Cells are stochastic in general and most processes tolerate mistakes at low frequencies. The system isn’t perfect and stop codon leaks happen. However, the following evidence suggests that stop codon read–through is not random but instead subject to regulatory control:
- Perfect conservation of read–through stop codons is observed in 93% of cases, which is much higher than the 24% found in background.
- Increased conservation is observed upstream of the read–through stop codon.

Figure 4.22: Various interpretations of stop codon suppression. See text for explanation.

All - Before 1st Stop.png — Figure 4.23: Z–curve for Caki. Note that the codon usage in the read through region is similar to that in the region before the first stop codon.
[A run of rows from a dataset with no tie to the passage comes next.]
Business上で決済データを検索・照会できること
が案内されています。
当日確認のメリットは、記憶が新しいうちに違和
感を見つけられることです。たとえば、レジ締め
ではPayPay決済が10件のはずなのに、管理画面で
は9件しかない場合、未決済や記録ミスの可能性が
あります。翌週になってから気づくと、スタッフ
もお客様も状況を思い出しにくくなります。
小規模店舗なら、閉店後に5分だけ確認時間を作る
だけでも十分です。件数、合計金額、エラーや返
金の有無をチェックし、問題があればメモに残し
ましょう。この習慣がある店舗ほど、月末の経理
Stop codon bias is observed. TGAC is the most frequent sequence found at the stop codon in read-through and the least frequent found at normal terminated stop codons. It is known to be a “leaky” stop codon. TAAA is found almost universally only in non–read–through instances.

• Unusually high numbers of GCA repeats observed through read–through stop codons.
• Increased RNA secondary structure is observed following transcription suggesting evolutionarily conserved hairpins.

³Kellis M, Patterson N, Endrizzi M, Birren B, Lander E. S. 2003. Sequencing and comparison of yeast species to identify genes and regulatory elements. Science. 423: 241–254.

⁴Clamp M et al. 2007. Distinguishing protein–coding and noncoding genes in the human genome. PNAS. 104: 19428–19433.